Robertson, ala sinistra scozzese dal fisico non propriamente atletico, fu infatti l'architetto silenzioso, il regista sulla fascia di quei trionfi continentali che ancora oggi risuonano come un miracolo sportivo. In quattordici stagioni complessive con la maglia del Forest, tra il 1970 e il 1986, la sua visione di gioco e il suo piede sinistro impeccabile furono strumenti fondamentali per le due vittorie consecutive in Coppa dei Campioni, nel 1979 e nel 1980, oltre che per la conquista del campionato inglese nel 1978. Assisteva e segnava con una precisione chirurgica, dettando i tempi delle manovre offensive; il suo stile, apparentemente pacato, nascondeva un'intelligenza tattica fulminea, che gli permetteva di cambiare l'esito di una partita con un solo passaggio filtrante o con un cross millimetrico.

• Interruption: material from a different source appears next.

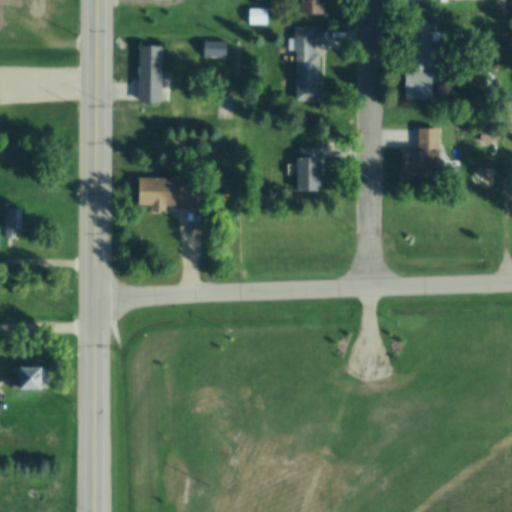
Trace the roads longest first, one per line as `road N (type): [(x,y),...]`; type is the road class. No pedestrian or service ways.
road 1 (secondary): [(102,511),(103,0)]
road 2 (residential): [(103,301),(511,285)]
road 3 (residential): [(375,291),(376,0)]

La sua fama, seppur consolidata a livello internazionale, rimase sempre ancorata a un carattere schivo e riservato, lontano dai riflettori mondani, il che non fece che accrescerne il mito tra i tifosi.

Un legame simbiotico con la maglia rosso-bianca

Il suo legame con il Nottingham Forest fu simbiotico, tanto che, in un sondaggio di un decennio fa, la base rosso-bianca lo elesse giocatore più amato di sempre. Un'affezione nata non solo dalle gesta in campo, ma anche dalla fedeltà dimostrata in momenti meno luminosi, come il ritorno in squadra nel 1985 dopo una breve parentesi al Derby County. Anche con la nazionale scozzese, per la quale collezionò 28 presenze e 8 reti, lasciò il segno della sua classe, sebbene il periodo di maggior fulgore coincidesse proprio con gli anni d'oro trascorsi sotto la guida di Brian Clough. La sua figura, nel panorama del calcio britannico, rappresenta un archetipo di un'epoca passata: quella del fuoriclasse che costruisce la propria leggenda attraverso la costanza, l'essenzialità e un'applicazione quasi artigianale del proprio mestiere, senza bisogno di eccessi mediatici.

L'eredità di un giocatore-artista

La scomparsa di Robertson, che segue quella di altri protagonisti di quella straordinaria avventura, chiude simbolicamente un capitolo fondamentale per la storia del club e del calcio inglese. La sua eredità, tuttavia, rimane intatta nelle immagini di quelle prodezze continentali e nella percezione di quanti lo videro giocare: quella di un artista capace di trasformare un rettangolo di gioco in una tela, dove ogni suo tocco poteva disegnare l'opera d'arte decisiva. Un genio discreto, la cui grandezza si misura non in parole ma nei tracciati dei suoi passaggi e nel solco profondo lasciato nella memoria collettiva di un'intera città, che oggi piange non solo un campione, ma un pezzo fondamentale della propria identità sportiva.